Let’s not forget that as parents we can read all sorts of books but children are different and children are beautiful and so we need to allow them to grow into their own person, the best version of them and this will be easier with good communication.

Privacy concerns are important and following guidelines in the site one is visiting. For example if a service provider states the age one should join the platform to be 18 and apparent opens for his or her child using their email address the same platform, one should know if something should happen that calls for legal action to be taken, it will be impossible since the terms were already violated.

SMART as a name and an acronym has helped many families in matters safety for children.

1. S stands for safety

2. M stands for meeting. When a child meets a friend online and the friend asks to meet up, grooming begins, and so parents need to remind their children how it works offline is how it should work online. Ensure as a parent you are the last check off.

3. A stands for accepting. We should teach our children the value of vetting people and things before accepting them.

4. R stands for reliability of information either received by the child or sent by the child. Therefore, teaching our children how to verify information and even after it is verified not everything has to be forwarded to all. Teaching pour children that online just like offline demands good citizens to get good friendships.

5. T stands for Trust, where they know they can trust you as a parent when they tell you the truth, no matter how ugly the truth maybe.

Social psycho support is coming online and has rolled out in different parts of the world. So, make it comfortable enough for our kids to know who they can talk to someone from which sites. Giving a broad angle on who our children can talk to can help them instead of narrowing their choice to only you as a parent.

Maryana gave us guidelines to follow when a child goes missing in Kenya. The most important things being TIME, FACTS and an IMAGE. So a parent or guardian should go to the nearest police station immediately and report.
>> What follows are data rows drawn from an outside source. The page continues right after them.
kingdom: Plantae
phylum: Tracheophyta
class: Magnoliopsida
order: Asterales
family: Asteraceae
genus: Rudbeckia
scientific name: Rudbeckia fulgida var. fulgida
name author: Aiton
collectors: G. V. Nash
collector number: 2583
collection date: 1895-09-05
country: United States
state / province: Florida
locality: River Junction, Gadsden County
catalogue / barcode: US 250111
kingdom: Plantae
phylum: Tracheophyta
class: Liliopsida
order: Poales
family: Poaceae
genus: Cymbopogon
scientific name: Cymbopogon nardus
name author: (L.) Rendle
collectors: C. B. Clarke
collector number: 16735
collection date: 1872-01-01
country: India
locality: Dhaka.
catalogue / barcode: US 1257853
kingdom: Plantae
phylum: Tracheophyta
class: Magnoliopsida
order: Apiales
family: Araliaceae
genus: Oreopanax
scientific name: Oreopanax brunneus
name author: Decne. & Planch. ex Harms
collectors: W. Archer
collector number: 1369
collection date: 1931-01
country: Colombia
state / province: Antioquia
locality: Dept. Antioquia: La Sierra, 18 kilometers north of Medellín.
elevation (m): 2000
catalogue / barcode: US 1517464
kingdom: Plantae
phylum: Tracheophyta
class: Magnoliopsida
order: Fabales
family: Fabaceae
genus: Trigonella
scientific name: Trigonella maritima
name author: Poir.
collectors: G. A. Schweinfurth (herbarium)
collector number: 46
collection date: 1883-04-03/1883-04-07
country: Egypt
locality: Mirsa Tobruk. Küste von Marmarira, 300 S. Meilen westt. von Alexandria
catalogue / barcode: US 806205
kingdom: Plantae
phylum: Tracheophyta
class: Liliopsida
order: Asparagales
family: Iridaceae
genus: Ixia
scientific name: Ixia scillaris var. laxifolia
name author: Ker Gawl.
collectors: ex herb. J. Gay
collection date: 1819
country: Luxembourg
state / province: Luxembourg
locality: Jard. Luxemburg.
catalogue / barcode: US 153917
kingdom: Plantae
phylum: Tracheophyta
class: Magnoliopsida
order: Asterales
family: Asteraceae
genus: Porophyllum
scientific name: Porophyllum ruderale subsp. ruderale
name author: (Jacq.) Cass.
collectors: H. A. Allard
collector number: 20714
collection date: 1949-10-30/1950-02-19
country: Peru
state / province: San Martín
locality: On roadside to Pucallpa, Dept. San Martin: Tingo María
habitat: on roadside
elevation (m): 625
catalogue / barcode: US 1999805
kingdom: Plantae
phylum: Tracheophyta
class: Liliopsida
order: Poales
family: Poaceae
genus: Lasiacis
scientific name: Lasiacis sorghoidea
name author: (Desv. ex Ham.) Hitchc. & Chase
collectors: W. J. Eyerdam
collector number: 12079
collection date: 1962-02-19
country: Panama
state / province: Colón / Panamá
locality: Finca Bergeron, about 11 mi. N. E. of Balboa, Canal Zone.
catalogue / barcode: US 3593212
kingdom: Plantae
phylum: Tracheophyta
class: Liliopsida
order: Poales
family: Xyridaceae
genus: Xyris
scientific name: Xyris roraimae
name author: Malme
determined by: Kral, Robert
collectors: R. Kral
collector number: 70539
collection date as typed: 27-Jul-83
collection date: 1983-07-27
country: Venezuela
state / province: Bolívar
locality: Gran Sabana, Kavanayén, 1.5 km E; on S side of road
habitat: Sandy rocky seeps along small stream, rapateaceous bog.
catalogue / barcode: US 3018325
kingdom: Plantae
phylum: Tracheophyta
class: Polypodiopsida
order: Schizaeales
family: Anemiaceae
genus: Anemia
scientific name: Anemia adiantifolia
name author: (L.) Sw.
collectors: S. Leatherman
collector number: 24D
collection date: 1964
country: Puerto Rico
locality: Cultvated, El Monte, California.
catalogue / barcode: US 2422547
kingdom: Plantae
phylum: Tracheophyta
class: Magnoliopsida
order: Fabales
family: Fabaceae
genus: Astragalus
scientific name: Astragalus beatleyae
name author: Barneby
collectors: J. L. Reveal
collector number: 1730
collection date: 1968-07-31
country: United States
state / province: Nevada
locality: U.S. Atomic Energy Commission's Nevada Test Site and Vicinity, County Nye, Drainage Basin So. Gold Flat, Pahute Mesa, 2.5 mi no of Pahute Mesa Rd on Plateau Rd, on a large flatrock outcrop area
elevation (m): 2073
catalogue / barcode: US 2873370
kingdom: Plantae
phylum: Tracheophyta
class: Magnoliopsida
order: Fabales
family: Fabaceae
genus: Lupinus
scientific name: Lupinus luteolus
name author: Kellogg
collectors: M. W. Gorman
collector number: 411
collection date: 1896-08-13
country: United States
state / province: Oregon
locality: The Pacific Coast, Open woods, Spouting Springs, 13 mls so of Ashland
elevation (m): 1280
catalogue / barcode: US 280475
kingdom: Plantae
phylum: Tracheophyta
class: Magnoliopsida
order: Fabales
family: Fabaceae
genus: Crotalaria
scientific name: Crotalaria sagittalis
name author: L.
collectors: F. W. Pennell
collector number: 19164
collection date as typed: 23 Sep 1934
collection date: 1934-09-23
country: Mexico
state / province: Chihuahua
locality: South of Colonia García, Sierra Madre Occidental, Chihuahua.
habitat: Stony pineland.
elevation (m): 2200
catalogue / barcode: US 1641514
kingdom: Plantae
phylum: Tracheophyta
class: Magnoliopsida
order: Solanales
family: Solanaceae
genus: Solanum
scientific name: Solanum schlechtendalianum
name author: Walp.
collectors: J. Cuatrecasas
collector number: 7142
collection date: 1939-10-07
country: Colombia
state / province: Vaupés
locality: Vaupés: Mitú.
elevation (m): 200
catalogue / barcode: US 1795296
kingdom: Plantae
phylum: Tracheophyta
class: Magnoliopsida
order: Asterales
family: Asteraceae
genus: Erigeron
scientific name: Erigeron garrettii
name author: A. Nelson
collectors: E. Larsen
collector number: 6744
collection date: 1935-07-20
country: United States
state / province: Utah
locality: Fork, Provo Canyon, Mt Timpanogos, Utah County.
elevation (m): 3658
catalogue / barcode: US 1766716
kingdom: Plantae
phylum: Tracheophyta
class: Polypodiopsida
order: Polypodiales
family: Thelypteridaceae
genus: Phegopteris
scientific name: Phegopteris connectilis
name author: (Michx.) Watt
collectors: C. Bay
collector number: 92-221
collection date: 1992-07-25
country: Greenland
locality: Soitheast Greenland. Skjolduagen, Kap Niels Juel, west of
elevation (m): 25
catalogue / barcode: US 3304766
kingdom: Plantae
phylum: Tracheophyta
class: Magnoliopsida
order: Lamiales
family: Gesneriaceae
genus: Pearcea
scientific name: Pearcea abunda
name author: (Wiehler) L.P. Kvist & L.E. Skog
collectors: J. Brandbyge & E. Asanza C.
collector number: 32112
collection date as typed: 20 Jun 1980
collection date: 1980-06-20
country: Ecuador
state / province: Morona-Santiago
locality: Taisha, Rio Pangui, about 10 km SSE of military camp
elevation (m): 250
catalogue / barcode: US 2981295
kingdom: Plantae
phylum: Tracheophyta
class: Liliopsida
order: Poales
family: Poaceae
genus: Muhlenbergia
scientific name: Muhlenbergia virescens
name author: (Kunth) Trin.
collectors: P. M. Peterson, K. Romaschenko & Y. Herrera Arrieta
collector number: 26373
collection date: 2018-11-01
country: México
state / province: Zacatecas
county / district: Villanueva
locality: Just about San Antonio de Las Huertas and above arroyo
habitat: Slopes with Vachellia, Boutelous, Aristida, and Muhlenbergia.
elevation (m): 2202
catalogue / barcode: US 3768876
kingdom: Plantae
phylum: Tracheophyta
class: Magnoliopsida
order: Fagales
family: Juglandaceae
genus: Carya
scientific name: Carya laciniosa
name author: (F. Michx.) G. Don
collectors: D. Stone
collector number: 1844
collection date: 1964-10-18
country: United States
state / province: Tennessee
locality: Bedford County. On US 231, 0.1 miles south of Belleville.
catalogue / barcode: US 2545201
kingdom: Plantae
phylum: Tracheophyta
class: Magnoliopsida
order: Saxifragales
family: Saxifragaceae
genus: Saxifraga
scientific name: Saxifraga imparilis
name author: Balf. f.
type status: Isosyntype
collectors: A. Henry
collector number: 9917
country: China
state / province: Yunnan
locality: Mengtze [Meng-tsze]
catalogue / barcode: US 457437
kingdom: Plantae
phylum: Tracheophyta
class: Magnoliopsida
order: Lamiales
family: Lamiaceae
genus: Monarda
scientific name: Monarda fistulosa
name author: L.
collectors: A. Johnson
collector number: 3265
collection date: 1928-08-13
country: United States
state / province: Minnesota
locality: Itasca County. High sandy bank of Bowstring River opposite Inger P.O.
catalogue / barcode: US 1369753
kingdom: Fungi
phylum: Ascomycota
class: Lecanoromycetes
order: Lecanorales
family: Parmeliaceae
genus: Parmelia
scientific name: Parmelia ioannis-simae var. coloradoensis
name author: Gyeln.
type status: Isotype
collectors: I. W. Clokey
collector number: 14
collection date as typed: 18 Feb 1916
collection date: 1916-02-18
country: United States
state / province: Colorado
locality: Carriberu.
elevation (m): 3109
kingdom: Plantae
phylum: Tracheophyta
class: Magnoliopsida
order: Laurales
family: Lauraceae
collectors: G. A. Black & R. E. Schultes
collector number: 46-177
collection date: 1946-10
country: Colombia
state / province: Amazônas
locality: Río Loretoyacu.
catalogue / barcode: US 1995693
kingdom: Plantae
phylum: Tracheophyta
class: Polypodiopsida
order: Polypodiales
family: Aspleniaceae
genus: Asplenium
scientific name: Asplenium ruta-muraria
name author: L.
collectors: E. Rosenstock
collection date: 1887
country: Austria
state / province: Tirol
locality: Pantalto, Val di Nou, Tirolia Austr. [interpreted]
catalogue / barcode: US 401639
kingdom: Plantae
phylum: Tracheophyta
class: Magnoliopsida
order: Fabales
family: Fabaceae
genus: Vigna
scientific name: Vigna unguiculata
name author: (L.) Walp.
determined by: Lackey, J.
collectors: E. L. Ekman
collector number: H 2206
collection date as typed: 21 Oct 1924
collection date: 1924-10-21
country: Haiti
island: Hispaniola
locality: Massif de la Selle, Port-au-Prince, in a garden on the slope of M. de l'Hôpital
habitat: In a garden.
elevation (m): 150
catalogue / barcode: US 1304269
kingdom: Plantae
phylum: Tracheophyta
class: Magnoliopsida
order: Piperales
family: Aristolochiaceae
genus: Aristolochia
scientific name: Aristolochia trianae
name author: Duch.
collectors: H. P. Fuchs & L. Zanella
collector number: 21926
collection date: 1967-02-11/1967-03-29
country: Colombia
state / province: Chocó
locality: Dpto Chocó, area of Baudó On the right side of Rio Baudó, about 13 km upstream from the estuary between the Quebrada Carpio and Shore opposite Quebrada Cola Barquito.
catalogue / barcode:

Once the report is done, you will be given an OB number. Then circulating an image of the missing child is key but not more than three different images so that the public is not confused since too many photos can bring out a child looking differently and thus confusing the public. If a child is special need weigh whether to inform the public since this information can cause more harm than good given the type of way the child went missing. Many times, parents panic and begin the search on their own and after many hours they remember to go to the police station.

Once the report is done at the police station, they do not have alert that goes to all police stations and that is where missing child comes in. They make a poster free of charge with clear, precise details of the child complete with the image of the missing child. This is circulated on their online platform to their different networks who then circulate further and so the news of the missing child is received by more people and circulated far and wide which is what every parent wants for many people to be on the lookout for their missing child. When a child is found, there are different circumstances that made the child to go missing and so this has to be looked into as well.

Missing child Kenya is very active on social media and are accessible to the community to give their services. They also give educational program and training programs, they do safety audits so that they can be able to put in the right measure. The toll-free number to call in Kenya incase a child goes missing is 0800 22 33 44 and for now it’s not 24 hours as they work on this.

Maryana is an author of a book called “HIGH FIVE” a first in a series called the safety series. It based on five-star learning model that is parent, teacher, another child, caregiver and themselves. This books targets ages 2 to 6. It is a fantastic read along that helps parents and their children. More about the book can be found on their Facebook page Missing Child Kenya.

We thank Maryana for being our guest and for partnering with Kara to provide safety for our children in every way possible.